Thursday, August 25, 2016

Minimizing Trauma In My Life

I was reading something recently by Surviving My Past.  It was about minimizing, especially when it comes to trauma and child sexual abuse.  We all do it and often times we are not aware we do it.

Reading what Matt posted on Surviving My, reminded me of my own healing history and journey.  For a long time I really minimized what I had been through.

Some of my own statements were:

  • Everyone else has been abused, so it's just normal stuff.
  • It really wasn't that bad.
  • I'm making too big of a deal about it.
  • Just move on and get over it already.
  • It was a long time ago.
  • I haven't thought about it in years and why should I start now?
  • Everyone has stuff to deal with in their life.
  • Every family has skeletons in their closets.
  • I'm healed.  I'm over it!
  • Just don't think about it.

I'm sure you've had your own statements and done your own minimizing.  After all, if you haven't, then you might want to check your pulse.  As humans, we all minimize.  It is part of how we deal with events and experiences that are so horrible in our lives.  If the brain isn't able to deal with it, we often minimize it as a way to avoid it and distance ourselves from it.

While minimizing can be helpful at the time the trauma or experience is taking place, it becomes a distraction to us later if we don't go in and heal our lives.  Sometimes, the minimizing gets us through, but in order to release that from our life, we have to stop minimizing.

My minimizing went a little further.  Of course, that's where Conversion Disorder for me comes in because it is like I could minimize with the best!  In many ways, I could have cut off my arm and the way Conversion Disorder lets you think is that I would have said, "ah, its just a scratch. Let me put a bandaid on it".

Learned how to minimize to survive...

This is one of the reasons why those of us who have been through Conversion Disorder have such a difficult time coming out of it and healing.  We learned early on how to minimize what was going on with time, it just gets easier to minimize to the point where you cannot even see what it is that is impacting you.  I know that some will greatly disagree with what I say, but I'm speaking from experience here.

I remember when Dr. Canali started using the term, "tortured" around me and I dismissed it for a long time.  Again, I was rationing in my mind, my abuse was just like everyone else.  It wasn't that bad!  As time went on and I dealt with some very  physical issues that most medical doctors would have been at a complete loss in treating, I learned that the story was more than I thought it was.

Amnesia in trauma...

We often have amnesia about trauma we have been through.  We do it by minimizing.

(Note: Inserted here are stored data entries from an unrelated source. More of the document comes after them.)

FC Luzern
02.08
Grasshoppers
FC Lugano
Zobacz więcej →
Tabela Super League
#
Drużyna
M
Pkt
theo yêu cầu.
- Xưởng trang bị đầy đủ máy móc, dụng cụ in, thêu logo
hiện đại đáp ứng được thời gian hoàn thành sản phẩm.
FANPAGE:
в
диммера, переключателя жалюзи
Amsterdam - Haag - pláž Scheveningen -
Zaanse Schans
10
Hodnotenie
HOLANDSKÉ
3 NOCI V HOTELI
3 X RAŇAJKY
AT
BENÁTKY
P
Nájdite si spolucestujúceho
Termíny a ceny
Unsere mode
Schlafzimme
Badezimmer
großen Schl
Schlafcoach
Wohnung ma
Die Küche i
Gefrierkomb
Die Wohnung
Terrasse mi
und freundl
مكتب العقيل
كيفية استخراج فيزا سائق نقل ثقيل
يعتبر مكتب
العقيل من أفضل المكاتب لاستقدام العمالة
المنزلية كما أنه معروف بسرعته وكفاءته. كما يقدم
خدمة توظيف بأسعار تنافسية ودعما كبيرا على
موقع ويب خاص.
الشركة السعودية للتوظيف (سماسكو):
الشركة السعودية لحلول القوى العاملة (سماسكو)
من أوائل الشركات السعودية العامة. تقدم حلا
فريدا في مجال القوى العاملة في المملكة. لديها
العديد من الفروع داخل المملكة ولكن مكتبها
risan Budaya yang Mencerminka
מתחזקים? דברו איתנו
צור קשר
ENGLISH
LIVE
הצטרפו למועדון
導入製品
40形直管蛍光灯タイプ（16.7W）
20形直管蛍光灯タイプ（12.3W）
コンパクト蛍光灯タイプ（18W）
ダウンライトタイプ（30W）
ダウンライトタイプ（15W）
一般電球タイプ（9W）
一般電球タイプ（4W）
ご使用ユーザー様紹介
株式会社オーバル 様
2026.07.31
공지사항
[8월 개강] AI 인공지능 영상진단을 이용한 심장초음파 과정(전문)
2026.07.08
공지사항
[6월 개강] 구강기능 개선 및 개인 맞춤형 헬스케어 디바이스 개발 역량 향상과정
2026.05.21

In fact, a more recent story that emerged along from the rash I just dealt with is nothing but pure torture on many levels.  I cannot bring myself to share it.  It was hard enough to let anyone read it.  I'll probably take it to my next session with Dr. Canali, but the shame with it and the humiliation and very real physical pain is just so intense.  Even writing these words is almost too much.  But, it was torture.

I know I still minimize things.  It is sometimes the only way a brain can continue functioning because otherwise, the memories are like taking a garden hose to a fuse box - something is not going to end well.    I remember not that long ago when I was confronted about my anger outbursts.  I had minimized the anger so much that I did not realize just how bad this was getting.  It took an "intervention" so to speak in order to get me to wake up and see it.

From my experience, every person that I have been around with Conversion Disorder minimizes what happened to them.  I know there are many that would claim this is not true, but in the early days of my Conversion Disorder experience, I would have been agreeing with them.  In fact, I acted like nothing happened, yet my body could not function and my mind was anything but in a normal state.  The trauma runs so deep.

Minimizing is part of every disorder and health condition, whether it is a physical situation or mental health.  When experiences are too great, its the only way we can escape in that moment, but we pay a price physically and mentally as a result.  It is in healing that we begin to come to terms with those moments and start to win back our life and find our own power we hold inside.

It has taken me years and many deep body healing sessions to understand just how much I minimized things in life.  I'm finding my way back from a deep inner core level and embracing the body part of healing, not only just the mind part.